(Dataset records)

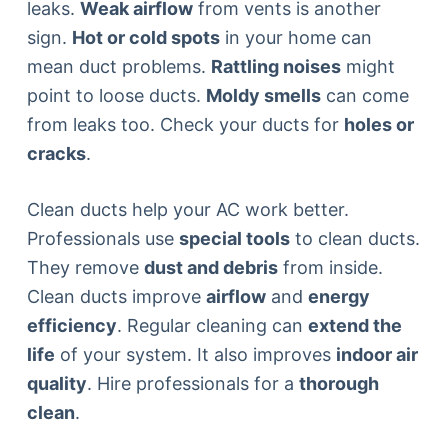
leaks.
Weak airflow
from vents is another
sign.
Hot or cold spots
in your home can
mean duct problems.
Rattling noises
might
point to loose ducts.
Moldy smells
can come
from leaks too. Check your ducts for
holes or
cracks
.
Clean ducts help your AC work better.
Professionals use
special tools
to clean ducts.
They remove
dust and debris
from inside.
Clean ducts improve
airflow
and
energy
efficiency
. Regular cleaning can
extend the
life
of your system. It also improves
indoor air
quality
. Hire professionals for a
thorough
clean
.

(End Dataset records)

To-do item - Only the pictures may be dropped when you copy the data above; everything else stays exact.

Response -
leaks.
Weak airflow
from vents is another
sign.
Hot or cold spots
in your home can
mean duct problems.
Rattling noises
might
point to loose ducts.
Moldy smells
can come
from leaks too. Check your ducts for
holes or
cracks
.
Clean ducts help your AC work better.
Professionals use
special tools
to clean ducts.
They remove
dust and debris
from inside.
Clean ducts improve
airflow
and
energy
efficiency
. Regular cleaning can
extend the
life
of your system. It also improves
indoor air
quality
. Hire professionals for a
thorough
clean
.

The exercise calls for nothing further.